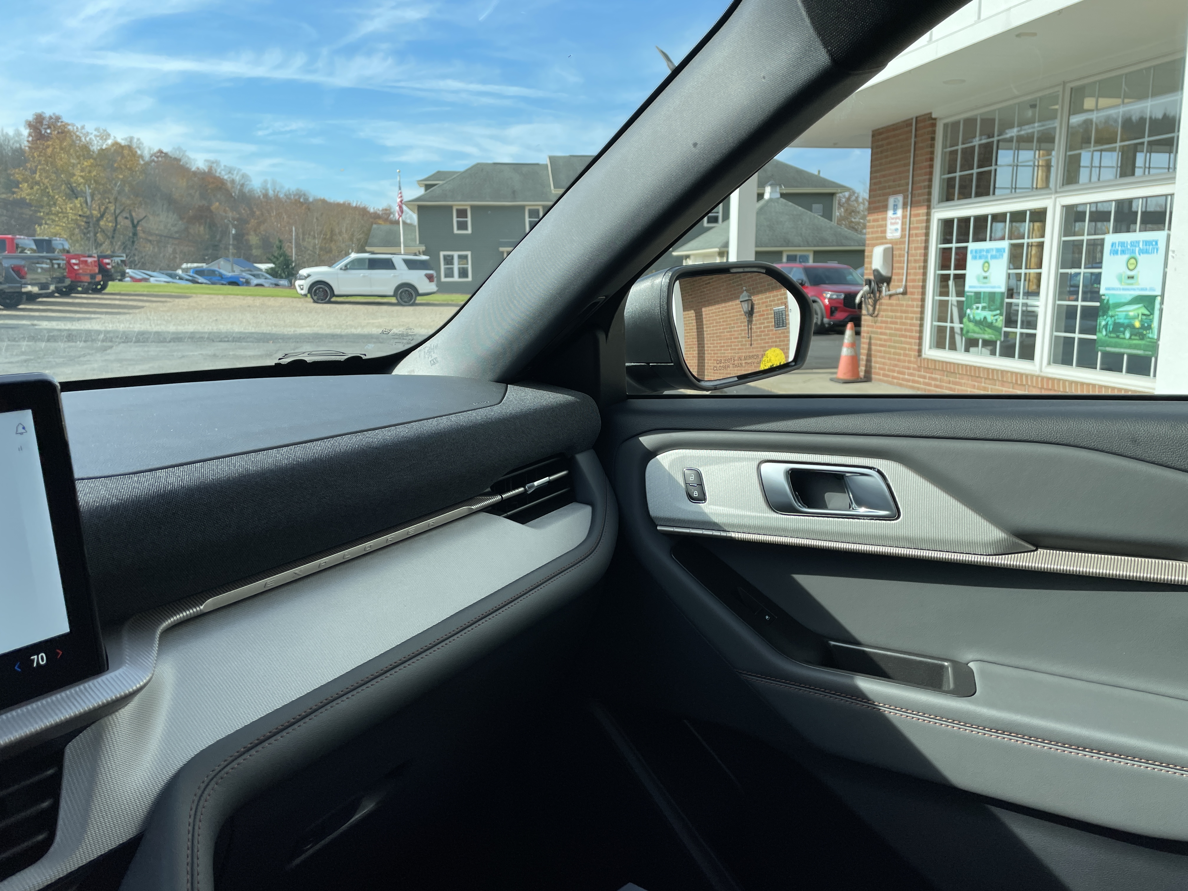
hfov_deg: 67.3
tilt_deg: -11.0
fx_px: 892
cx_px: 594
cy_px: 446
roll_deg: +0.6
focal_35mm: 26
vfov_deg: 53.1
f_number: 1.6
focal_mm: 4.2
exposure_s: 1/1159
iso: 32
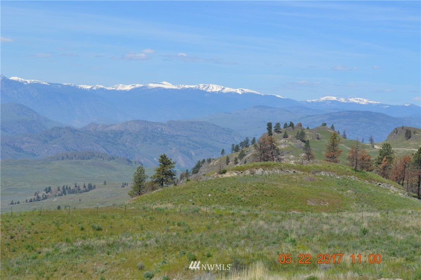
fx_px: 965
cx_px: 210
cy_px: 140
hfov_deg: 24.6
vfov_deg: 16.6
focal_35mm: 82
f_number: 8
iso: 100
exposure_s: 1/250
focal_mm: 55
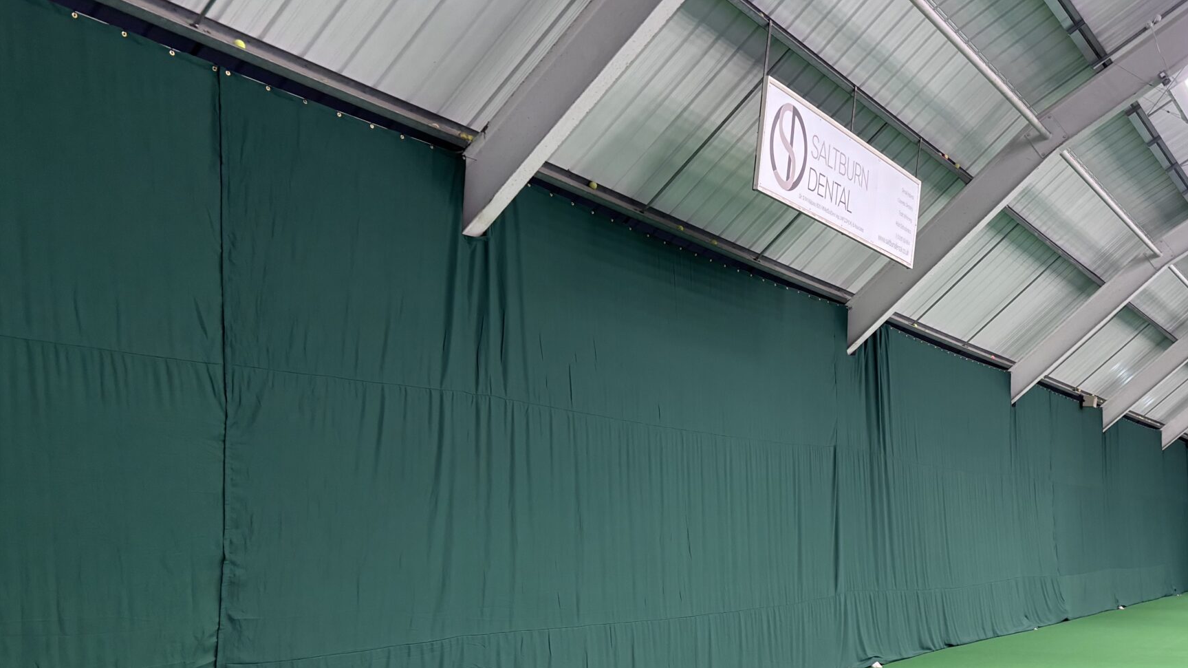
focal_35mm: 42
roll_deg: +0.2
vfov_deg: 27.8
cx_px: 736
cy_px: 528
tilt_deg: +3.5
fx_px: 1323
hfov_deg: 48.0
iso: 125
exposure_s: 1/50
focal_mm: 5.96
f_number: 1.6
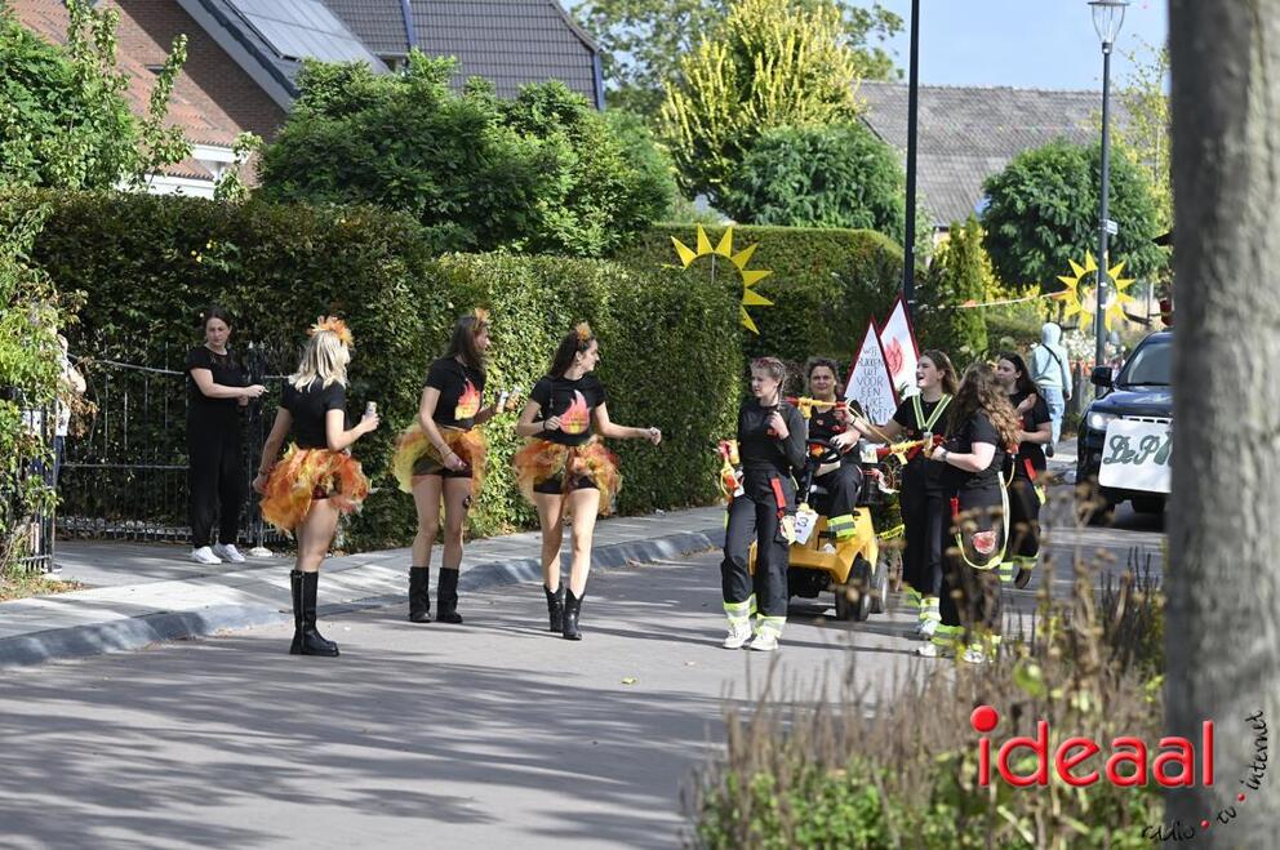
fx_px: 5150
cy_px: 425
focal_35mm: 145
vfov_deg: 9.4
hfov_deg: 14.2
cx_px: 640
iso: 320
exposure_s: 1/1250
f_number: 4.8
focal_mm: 145
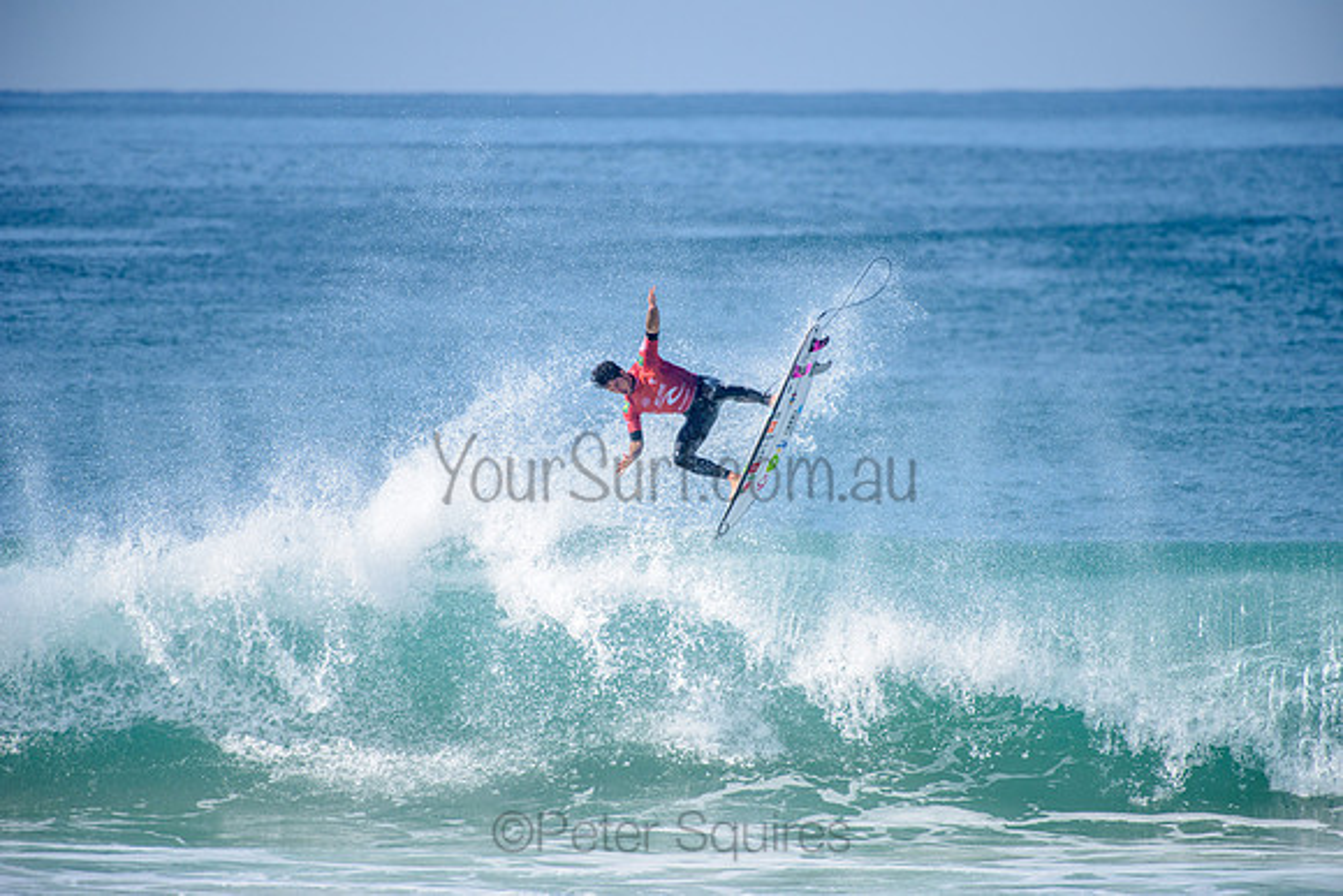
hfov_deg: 4.1
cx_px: 672
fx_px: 18656
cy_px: 448
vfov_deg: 2.8
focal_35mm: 500
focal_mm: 500
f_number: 5.6
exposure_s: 1/2500
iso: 250
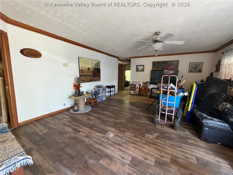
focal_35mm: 14
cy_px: 88
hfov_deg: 102.1
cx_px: 116
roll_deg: -1.1
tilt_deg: -7.7
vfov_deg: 85.7
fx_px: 94
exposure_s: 1/60
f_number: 2.2
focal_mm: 2.22
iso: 400
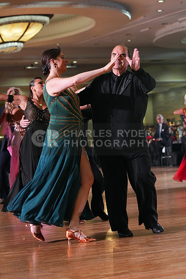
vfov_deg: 19.5
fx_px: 813
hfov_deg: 13.0
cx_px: 93
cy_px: 140
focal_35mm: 105
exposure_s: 1/400
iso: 6400
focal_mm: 105
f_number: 5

#### [PROBLEM TO SOLVE]
Every line of the records above must reappear exactly, though the pictures must not.

#### [ANSWER TO THE EXERCISE]
hfov_deg: 67.3
tilt_deg: -11.0
fx_px: 892
cx_px: 594
cy_px: 446
roll_deg: +0.6
focal_35mm: 26
vfov_deg: 53.1
f_number: 1.6
focal_mm: 4.2
exposure_s: 1/1159
iso: 32
fx_px: 965
cx_px: 210
cy_px: 140
hfov_deg: 24.6
vfov_deg: 16.6
focal_35mm: 82
f_number: 8
iso: 100
exposure_s: 1/250
focal_mm: 55
focal_35mm: 42
roll_deg: +0.2
vfov_deg: 27.8
cx_px: 736
cy_px: 528
tilt_deg: +3.5
fx_px: 1323
hfov_deg: 48.0
iso: 125
exposure_s: 1/50
focal_mm: 5.96
f_number: 1.6
fx_px: 5150
cy_px: 425
focal_35mm: 145
vfov_deg: 9.4
hfov_deg: 14.2
cx_px: 640
iso: 320
exposure_s: 1/1250
f_number: 4.8
focal_mm: 145
hfov_deg: 4.1
cx_px: 672
fx_px: 18656
cy_px: 448
vfov_deg: 2.8
focal_35mm: 500
focal_mm: 500
f_number: 5.6
exposure_s: 1/2500
iso: 250
focal_35mm: 14
cy_px: 88
hfov_deg: 102.1
cx_px: 116
roll_deg: -1.1
tilt_deg: -7.7
vfov_deg: 85.7
fx_px: 94
exposure_s: 1/60
f_number: 2.2
focal_mm: 2.22
iso: 400
vfov_deg: 19.5
fx_px: 813
hfov_deg: 13.0
cx_px: 93
cy_px: 140
focal_35mm: 105
exposure_s: 1/400
iso: 6400
focal_mm: 105
f_number: 5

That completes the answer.